Michel Schmöller

Personal information
- Full name: Michel Vendelino Schmöller
- Date of birth: 11 November 1987 (age 38)
- Place of birth: São Jorge d'Oeste, Paraná, Brazil
- Height: 1.84 m (6 ft 0 in)
- Position: Defensive midfielder

Team information
- Current team: Atlético Catarinense

Youth career
- Figueirense

Senior career*
- Years: Team / Apps / (Gls)
- 2007–2010: Figueirense / 4 / (0)
- 2008: → Atlético Goianiense (loan) / 2 / (0)
- 2010: Brasiliense / 22 / (0)
- 2011: Cartagena / 5 / (0)
- 2012: América-RN / 15 / (0)
- 2013: Ituano / 6 / (0)
- 2013–2014: ABC / 28 / (1)
- 2014: Remo / 10 / (2)
- 2015: Inter de Lages / 17 / (0)
- 2015: Luverdense / 11 / (0)
- 2016: Inter de Lages / 19 / (1)
- 2016: Remo / 16 / (0)
- 2017: Inter de Lages / 16 / (1)
- 2017: Bangu / 0 / (0)
- 2017: CSA / 4 / (0)
- 2018: Joinville / 34 / (2)
- 2018: Brasil de Pelotas / 3 / (0)
- 2019: Metropolitano / 16 / (0)
- 2019: Inter de Lages / 14 / (1)
- 2020: Palmeira / 8 / (0)
- 2020: Pelotas / 2 / (0)
- 2020: Inter de Lages / 5 / (0)
- 2020–: Atlético Catarinense / 10 / (0)

= Michel Schmöller =

Brazilian footballer (born 1987)

Michel Vendelino Schmöller (born 11 November 1987) is a Brazilian footballer who plays as a defensive midfielder for Club Atlético Catarinense.

==Career==
He started his career playing at Figueirense's youth division.

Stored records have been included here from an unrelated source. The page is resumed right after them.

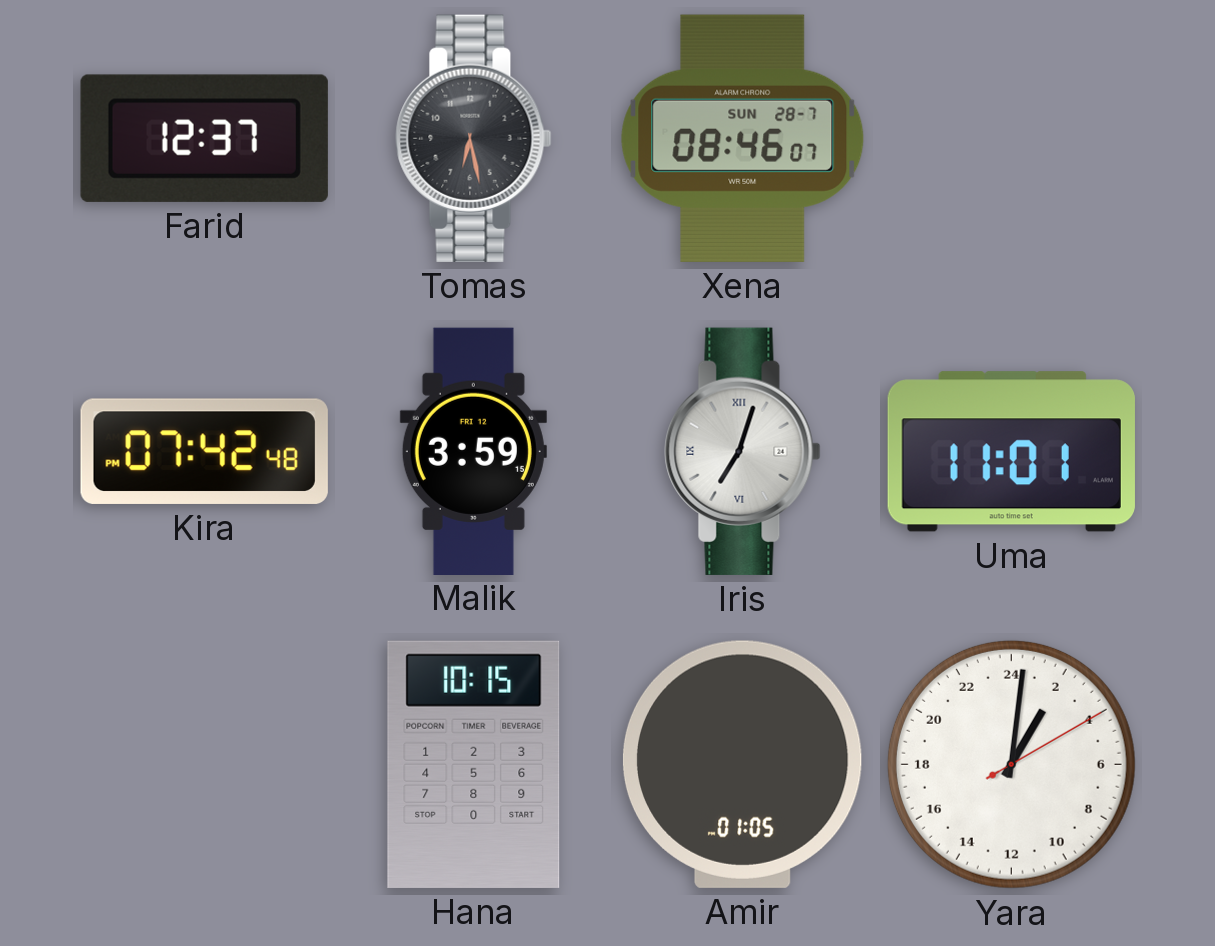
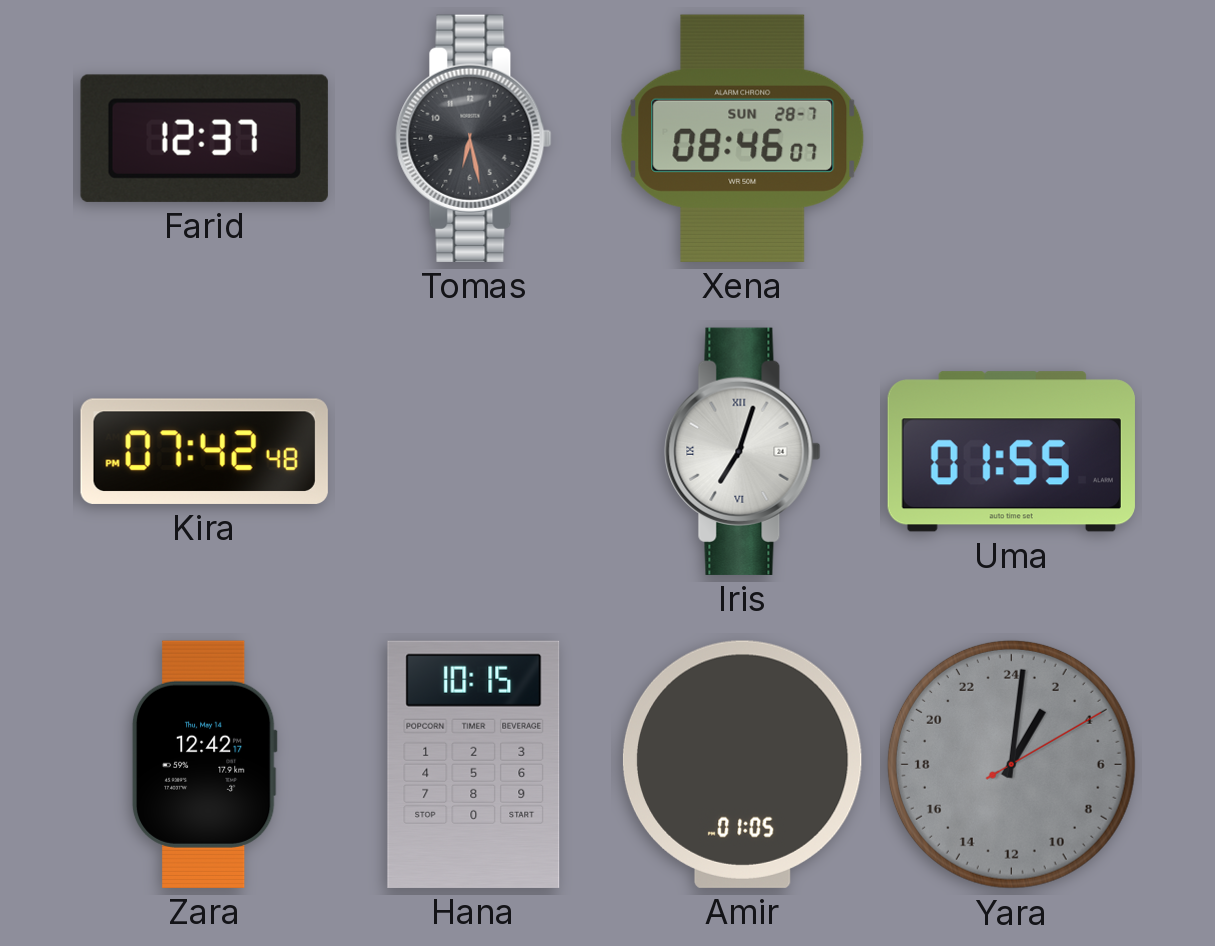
Malik: 3:59 -> none
Uma: 11:01 -> 01:55
Zara: none -> 12:42
Yara dial: white -> grey
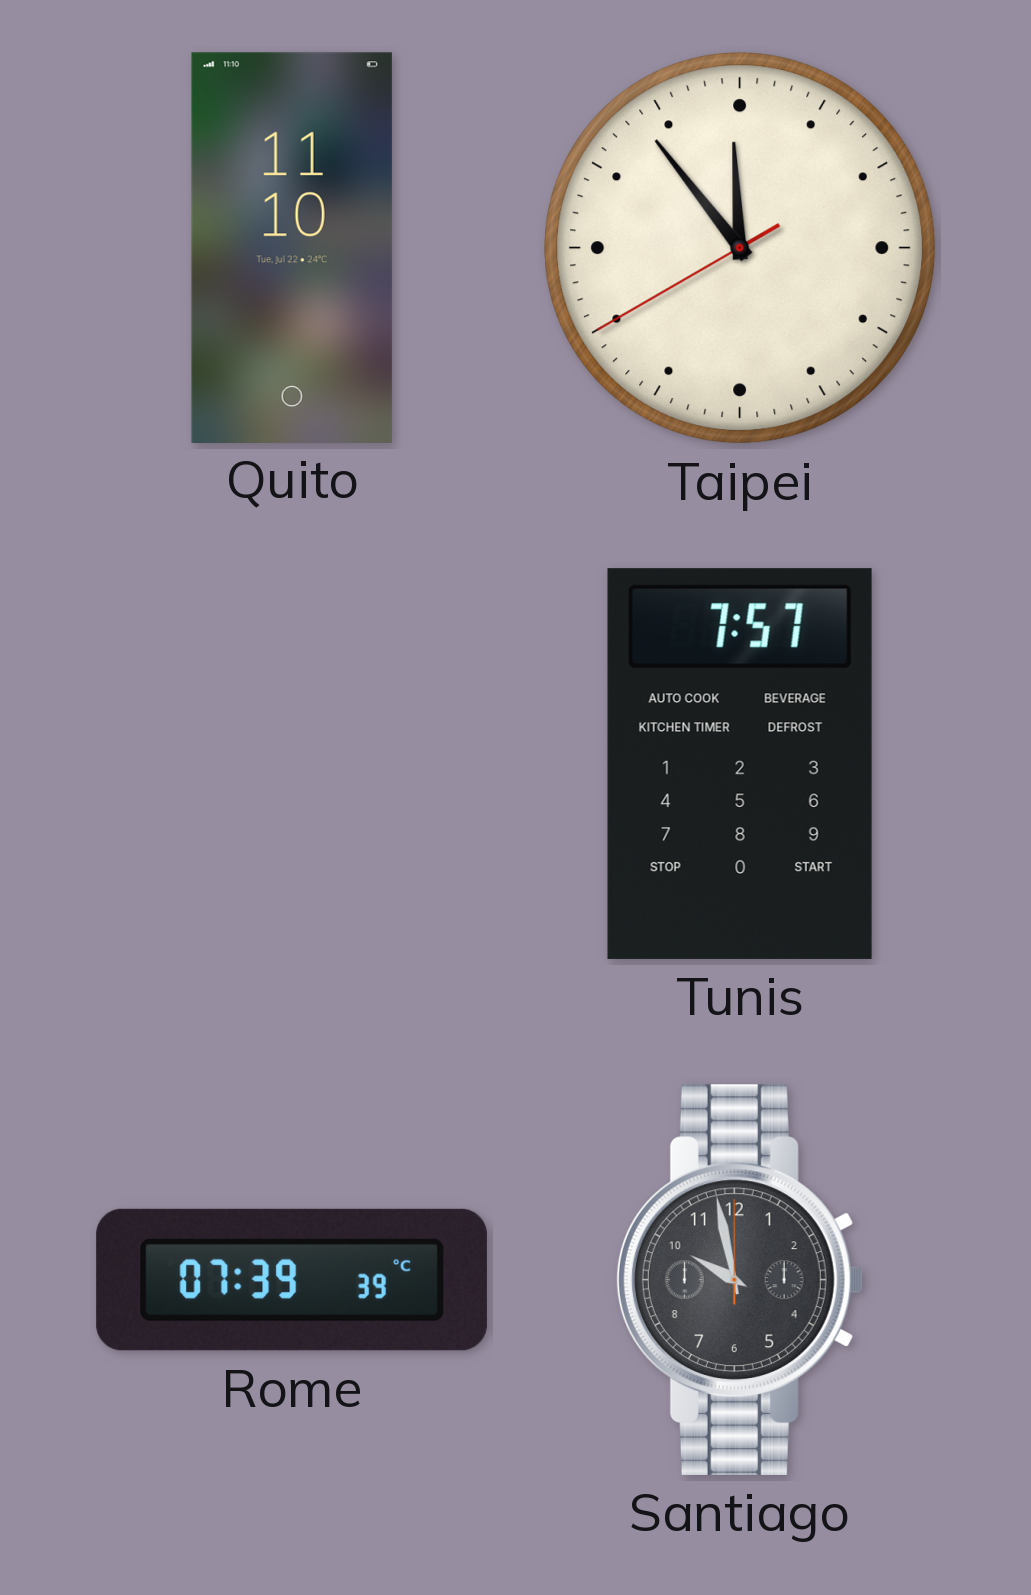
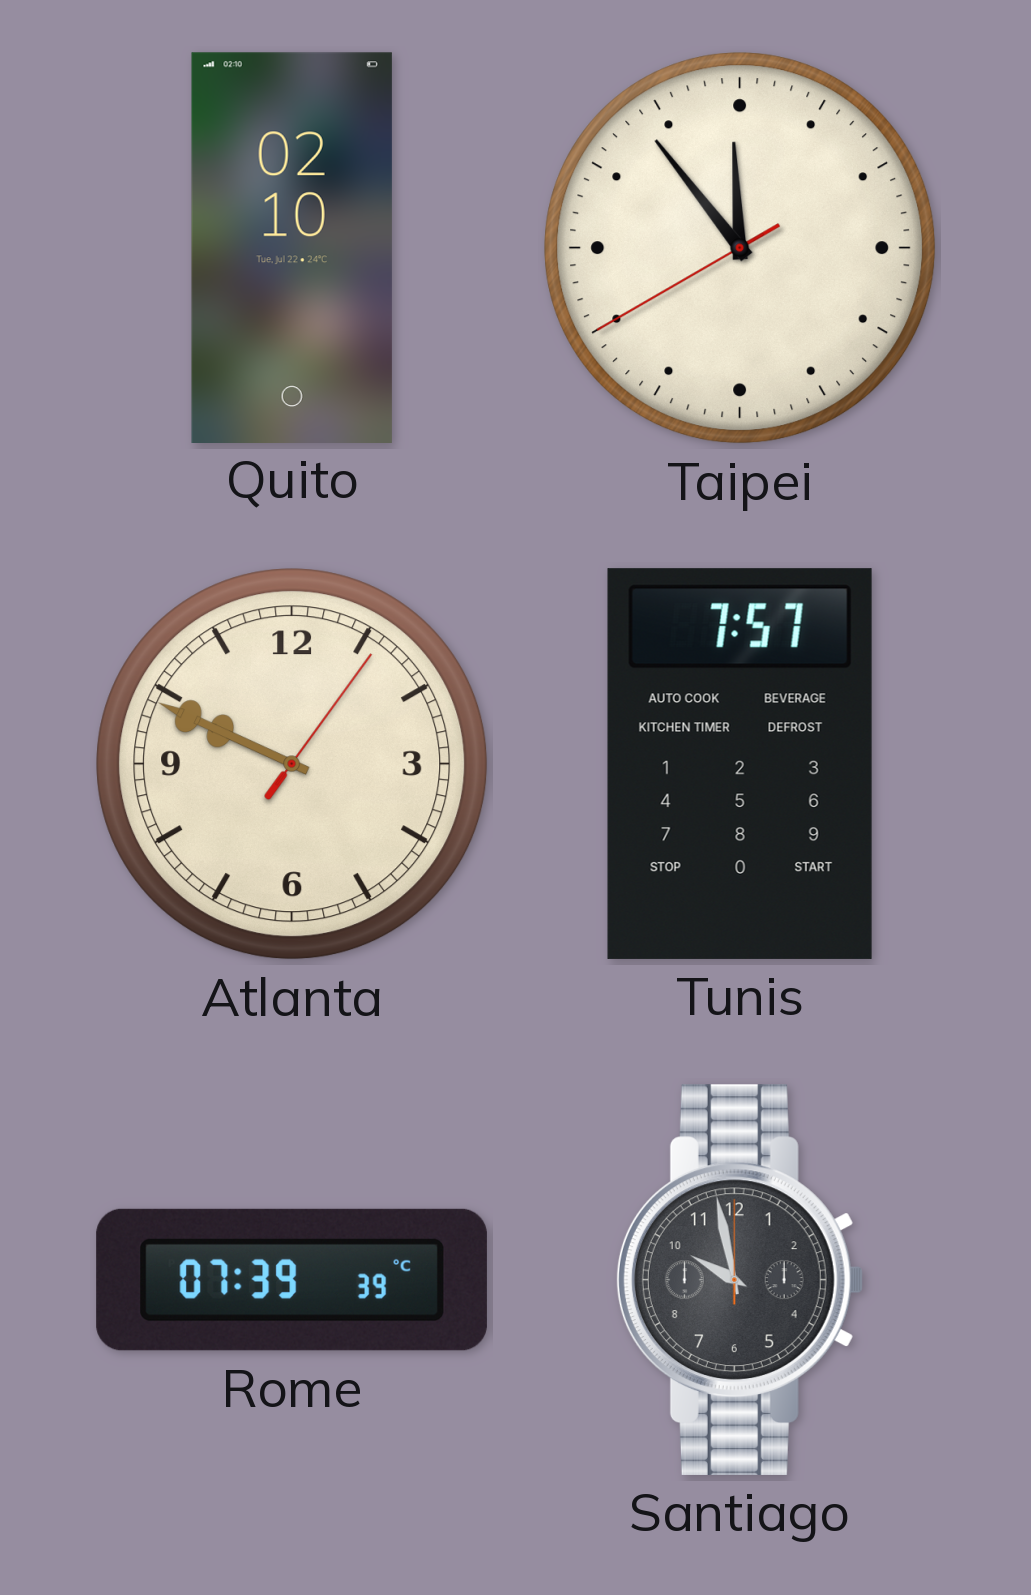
Quito: 11:10 -> 02:10
Atlanta: none -> 9:49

Schmöller left in September 2008 Figueirense and played two games on loan for Atlético-GO, before returning in December 2008.

Schmöller played in Campeonato Brasileiro Série B with Figueirense and Brasiliense before joining Segunda División side Cartagena on a short-term deal in January 2011.